PT Bank Rakyat Indonesia (Persero) Tbk (BBRI) kembali memperkuat komitmennya terhadap pembiayaan berkelanjutan dengan menerbitkan Obligasi Berwawasan Sosial Berkelanjutan I Tahap II Tahun 2026 senilai Rp5 triliun. Penerbitan ini merupakan kelanjutan dari program Penawaran Umum Berkelanjutan (PUB) yang menargetkan penghimpunan dana sebesar Rp20 triliun secara keseluruhan.
Langkah ini menyusul suksesnya penerbitan Obligasi Berwawasan Sosial Tahap I Tahun 2025 senilai Rp5 triliun pada Juni 2025 lalu, yang mencatatkan kelebihan permintaan (oversubscription) hingga 1,31 kali atau setara Rp6,57 triliun. Dengan demikian, BRI tercatat sebagai bank pertama di Indonesia yang menerbitkan instrumen obligasi sosial.
Obligasi Berwawasan Sosial Tahap II Tahun 2026 ini terbagi dalam tiga seri dengan rincian sebagai berikut:
- Seri A: Senilai Rp1,236 triliun dengan bunga tetap 4,85% per tahun dan tenor 370 hari, jatuh tempo pada 27 Maret 2027.
- Seri B: Senilai Rp2,666 triliun dengan bunga tetap 5,70% per tahun dan tenor tiga tahun, jatuh tempo pada 17 Maret 2029.
- Seri C: Senilai Rp1,097 triliun dengan bunga tetap 5,95% per tahun dan tenor lima tahun, jatuh tempo pada 17 Maret 2031.
Pembayaran bunga obligasi akan dilakukan setiap triwulan.

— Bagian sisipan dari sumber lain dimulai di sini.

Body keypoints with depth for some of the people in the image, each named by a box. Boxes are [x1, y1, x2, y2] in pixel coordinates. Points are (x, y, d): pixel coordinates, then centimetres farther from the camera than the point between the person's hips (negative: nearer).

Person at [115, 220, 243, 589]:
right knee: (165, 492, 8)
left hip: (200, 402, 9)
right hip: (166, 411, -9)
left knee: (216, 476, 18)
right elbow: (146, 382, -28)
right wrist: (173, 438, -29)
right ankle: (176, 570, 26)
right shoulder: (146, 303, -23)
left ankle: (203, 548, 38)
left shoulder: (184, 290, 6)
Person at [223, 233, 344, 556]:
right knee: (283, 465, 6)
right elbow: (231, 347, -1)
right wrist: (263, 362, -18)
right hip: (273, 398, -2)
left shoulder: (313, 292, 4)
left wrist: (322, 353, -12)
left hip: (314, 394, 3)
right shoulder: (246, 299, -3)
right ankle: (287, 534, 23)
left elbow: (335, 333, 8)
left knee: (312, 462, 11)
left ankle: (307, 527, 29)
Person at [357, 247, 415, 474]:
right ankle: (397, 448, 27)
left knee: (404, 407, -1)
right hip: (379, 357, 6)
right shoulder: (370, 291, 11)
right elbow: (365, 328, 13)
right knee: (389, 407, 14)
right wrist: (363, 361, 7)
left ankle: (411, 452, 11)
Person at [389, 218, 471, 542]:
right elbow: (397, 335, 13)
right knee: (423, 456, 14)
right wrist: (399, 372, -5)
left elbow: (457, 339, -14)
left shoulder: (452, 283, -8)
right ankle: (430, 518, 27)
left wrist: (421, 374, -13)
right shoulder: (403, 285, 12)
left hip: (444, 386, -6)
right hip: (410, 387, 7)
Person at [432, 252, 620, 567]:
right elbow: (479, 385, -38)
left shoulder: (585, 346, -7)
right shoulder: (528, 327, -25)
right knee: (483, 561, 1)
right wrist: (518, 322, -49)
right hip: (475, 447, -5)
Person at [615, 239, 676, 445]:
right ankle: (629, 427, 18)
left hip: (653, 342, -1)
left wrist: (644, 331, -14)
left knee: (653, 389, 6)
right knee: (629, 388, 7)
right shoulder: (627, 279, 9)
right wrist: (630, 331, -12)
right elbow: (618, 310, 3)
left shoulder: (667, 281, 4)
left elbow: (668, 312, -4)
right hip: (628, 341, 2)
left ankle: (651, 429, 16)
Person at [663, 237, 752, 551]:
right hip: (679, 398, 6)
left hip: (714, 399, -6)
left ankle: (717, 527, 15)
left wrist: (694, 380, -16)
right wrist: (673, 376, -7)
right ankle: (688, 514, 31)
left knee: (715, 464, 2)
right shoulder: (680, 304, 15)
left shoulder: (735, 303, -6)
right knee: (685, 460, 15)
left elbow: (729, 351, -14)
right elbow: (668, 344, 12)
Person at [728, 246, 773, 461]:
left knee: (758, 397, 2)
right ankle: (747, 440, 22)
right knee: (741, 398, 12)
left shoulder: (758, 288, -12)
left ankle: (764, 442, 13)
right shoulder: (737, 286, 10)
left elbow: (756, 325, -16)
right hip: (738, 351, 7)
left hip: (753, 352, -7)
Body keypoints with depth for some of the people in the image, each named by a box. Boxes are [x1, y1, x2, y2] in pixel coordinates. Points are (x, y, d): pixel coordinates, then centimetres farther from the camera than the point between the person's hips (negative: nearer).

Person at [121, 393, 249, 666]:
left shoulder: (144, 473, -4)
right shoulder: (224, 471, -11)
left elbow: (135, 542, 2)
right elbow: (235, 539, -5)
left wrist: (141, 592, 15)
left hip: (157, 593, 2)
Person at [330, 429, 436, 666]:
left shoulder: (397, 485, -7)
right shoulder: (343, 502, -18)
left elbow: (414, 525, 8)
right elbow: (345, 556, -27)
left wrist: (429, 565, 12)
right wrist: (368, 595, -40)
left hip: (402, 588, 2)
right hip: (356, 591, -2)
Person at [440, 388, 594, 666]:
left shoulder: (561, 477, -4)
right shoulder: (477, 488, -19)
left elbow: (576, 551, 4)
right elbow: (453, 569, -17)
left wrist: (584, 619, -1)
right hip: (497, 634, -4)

Obligasi ini juga telah memperoleh peringkat idAAA (Triple A) dari PT Pemeringkat Efek Indonesia (Pefindo), yang menunjukkan kemampuan superior perseroan dalam memenuhi kewajiban keuangannya dan berlaku hingga 1 September 2026.
Dana yang berhasil dihimpun dari penerbitan obligasi ini, setelah dikurangi biaya emisi, akan dialokasikan secara eksklusif untuk pembiayaan dan/atau pembiayaan kembali proyek-proyek sosial. Sekitar 50% dari dana tersebut akan difokuskan pada penciptaan lapangan kerja, termasuk pembiayaan usaha mikro, kecil, dan menengah (UMKM). Sisa dana akan digunakan untuk peningkatan dan pemberdayaan sosial-ekonomi masyarakat.
Direktur Utama BRI, Hery Gunardi, menjelaskan bahwa keputusan bank untuk menerbitkan Obligasi Sosial didasari oleh ketersediaan instrumen sekuritas yang berfokus pada aspek sosial yang masih terbatas di Indonesia. “Ini juga berfungsi sebagai bukti konkret komitmen BRI dalam menjaga pembiayaan yang berorientasi ESG,” ujar Hery. Ia menambahkan, penerbitan ini juga sejalan dengan strategi bank untuk memperkuat struktur pendanaan melalui diversifikasi sumber pendanaan berbasis grosir dan memperluas akses ke pasar modal yang lebih kompetitif dan berkelanjutan.
Dalam aksi korporasi ini, BRI menunjuk sejumlah penjamin pelaksana emisi terkemuka, antara lain PT BRI Danareksa Sekuritas, PT CIMB Niaga Sekuritas, PT DBS Vickers Sekuritas Indonesia, PT Indo Premier Sekuritas, PT Mandiri Sekuritas, PT Mega Capital Sekuritas, dan PT Trimegah Sekuritas Indonesia Tbk. Adapun PT Bank Tabungan Negara (Persero) Tbk ditunjuk sebagai wali amanat.
Komitmen BRI terhadap aspek Lingkungan, Sosial, dan Tata Kelola (ESG) telah terbukti dengan menjadi pelopor dalam perbankan berkelanjutan di Indonesia. Portofolio pinjaman ESG BRI mencapai Rp732,3 triliun atau setara 67,2% dari total pinjaman BRI per Desember 2022. Selain obligasi sosial, BRI juga telah menerbitkan Green Bonds senilai Rp5 triliun pada tahun 2022 dan Rp6 triliun pada tahun 2023.